Credit Where Credit’s Due
As usual, I have to credit Quinn Dunki’s Blondiehacks blog ( http://quinndunki.com/blondihacks/ ) for my newfound appreciation of logic probes. When I started back digging into TTL level debugging, the first thing I bought was the Logic Shrimp, a now-discontinued inexpensive logic analyzer, that let me essentially probe eight channels at the same time with my desktop computer. It’s a very useful thing, but it’s an awfully specialized tool, and I couldn’t see asking readers to buy one. The logic probe was the right answer. As for the circuit, I saw a design for a simple logic probe with two LEDs wired in opposite directions somewhere on the net, but I can no longer find it. Buffering that with the 74xx00 was engineering by convenience on my part, solely to increase the input impedance and isolate the circuit under test with an IC I had readily to hand.

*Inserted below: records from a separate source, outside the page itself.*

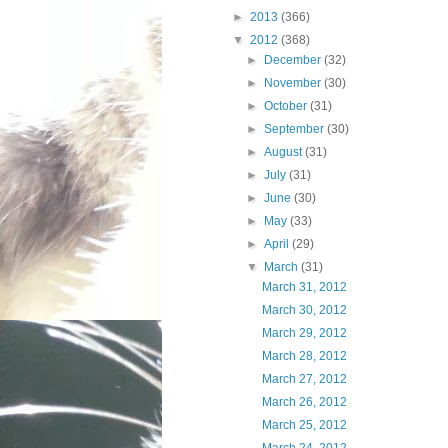
►
2013
(366)
▼
2012
(368)
►
December
(32)
►
November
(30)
►
October
(31)
►
September
(30)
►
August
(31)
►
July
(31)
►
June
(30)
►
May
(33)
►
April
(29)
▼
March
(31)
March 31, 2012
March 30, 2012
March 29, 2012
March 28, 2012
March 27, 2012
March 26, 2012
March 25, 2012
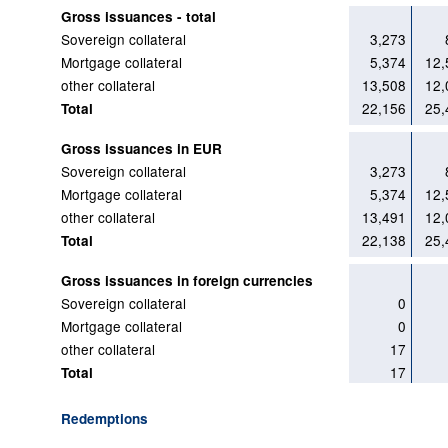
Gross issuances - total
Sovereign collateral
3,273
Mortgage collateral
5,374
12,
other collateral
13,508
12,
22,156
25,
Total
Gross issuances in EUR
Sovereign collateral
3,273
Mortgage collateral
5,374
12,
other collateral
13,491
12,
22,138
25,
Total
Gross issuances in foreign currencies
Sovereign collateral
0
Mortgage collateral
0
other collateral
17
17
Total
Redemptions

Further: Better Logic Probes and Logic Analysers
It goes without saying that the logic probe described here is primitive. It’s designed, as I’ve said repeatedly, mostly to keep its input impedance high and deliver the most basic logic probe functionality. There are numerous ways it could be improved.
Most obviously, a way of actually measuring pulse lengths under about 30ms would be a big help. This could be done with a counter, like the 74xx92 described in the last chapter, which would divide the number of pulses by up to 12. In order to generate visible pulses from the 20MHz TTL oscillator, we’d need a bunch of them, so dual counters like the 74LS393 would be a good choice. We could then wire an LED from the + bus and one from the - bus to the lowest order output bit to get normal logic probe function, and a third LED that could be switched from the low order output to the high order output would provide both pulse indication and show the relative frequency, something my logic probe can’t do.
But hey, why stop there? If we added a couple of seven segment drivers and a reset on a known frequency (another oscillator) we could output the frequency itself as multiples of 255 hertz per the oscillator’s frequency. The engineering could get complicated pretty fast.
Adding a micro-controller, say, an ATmega328, would let us auto-range the frequency counter and time the pulses.
We could also keep the probe simple and add more channels, although it ceases to be a logic probe somewhere along there and grows into a logic analyzer if you add some accurate timing, some memory, and a nice display system.
This one will do for our needs from here on. Building a better one? That’s up to you.